En réalité on a envie de tout pardonner à Lauren Elkin : ces rares facilités rhétoriques comme ses focales et ses clichés, parce qu’en lisant Flâneuse on voit s’éclairer de magnifiques chemins de création de femmes. Le récit renvoie dans l’ombre l’autre histoire, celle toujours écrite par ceux qui ont jusqu’à récemment détenu tous les pouvoirs, ces fameux hommes des derniers siècles. Vaste sujet… Les temps changent les hommes, comme les femmes. Ce récit le prouve. Il le fait de belle manière.

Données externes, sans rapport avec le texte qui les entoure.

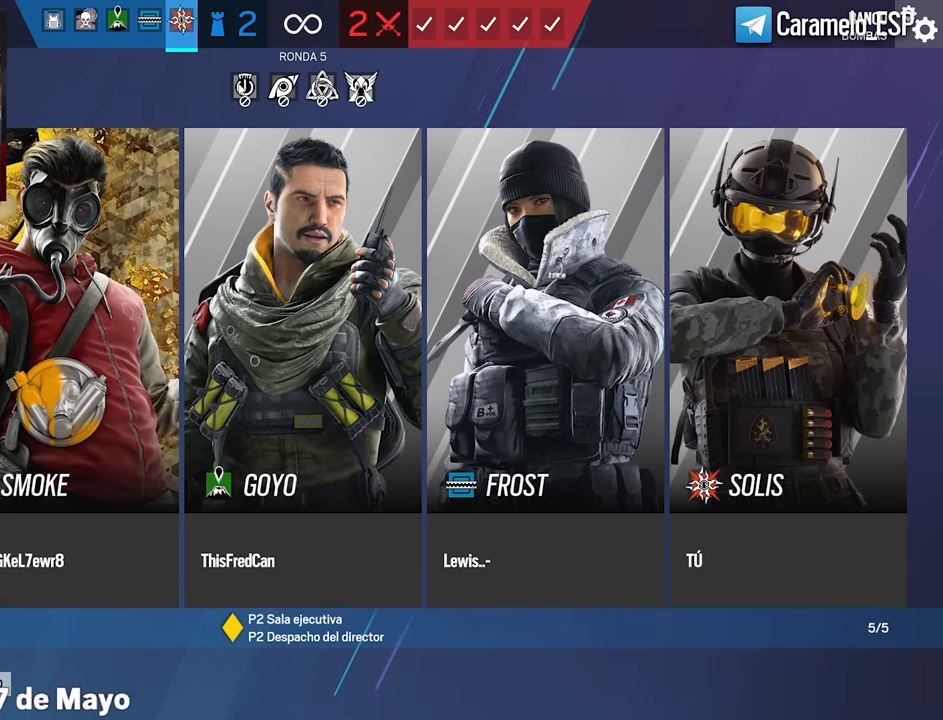
{"keys": [], "mouse": [], "events": []}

Lauren Elkin est à l’art de marcher en ville ce que furent Hélène Boucher ou Maryse Bastié à l’art de voler : aventureuses avant d’être pionnières. À ces femmes peu importait la gloire ; elles savaient ne pas en tenir les rênes. Seul comptait le sens. Femmes de projet, d’idéaux, de valeurs…
C’est cette ambiance sororale et engagée que Lauren Elkin nous propose de partager. Elle nous saisit la main et la colle très concrètement dans celles de Jean Rhys, Georges Sand et Agnès Varda à Paris, Virginia Woolf à Londres, Sophie Calle à Venise, Elle-même à Tokyo, Martha Gellhorn à Madrid qui, à elle seule, résume l’inclination de l’auteure de Flâneuse : marcher en ville c’est ensemencer « le terreau fertile » de la création. Femmes de lettres, reporter de guerre, poétesse, photographe, toutes se revendiquent du même état d’expérience, de la même liberté d’exister sans avoir à rendre compte à quiconque, si ce n’est à celles et ceux qui les liront, les écouteront, les regarderont.
Grâce à Lauren Elkin, à l’infinie sensibilité qui est la sienne, nous suivons la restauration plus que légitime dans nos mémoires de ces femmes. Avec elles, prêts à nous perdre « aux portes du labyrinthe », à capter ce « monde trop vaste », où règne, anonyme, « l’accumulation d’existences tues », nous reprenons contact avec l’essence de la marche urbaine. Et quand il s’agit d’aborder celle, politique, de la marche de protestation, on reste touché par l’aveu en filigrane d’une prégnance maternelle qui adjoignit à l’étudiante immigrante que fut Lauren Elkin dans les années 90, d’une fois encore « garder la tête baissée et ne pas faire d’histoire ». Elle la relève donc ! Pour découvrir, choquée et bouleversée, sur de rares plaques commémoratives, les dix mille morts de la Commune. Marcher devient là transgression. Cet angle-là émeut. Il met à jour ce que flâner peut-être : un renversement, un trouble.
Enfin, contrairement à l’idée que tente de nous soumettre cette itinérance mondiale, on comprend que « naître femme » ne se résume pas à « n’être que femme ». Il existe au-delà d’une flânerie supposée féminine une vision plus vaste et transcendante de la conscience d’être « humain-e ». Lauren Elkin en est imprégnée.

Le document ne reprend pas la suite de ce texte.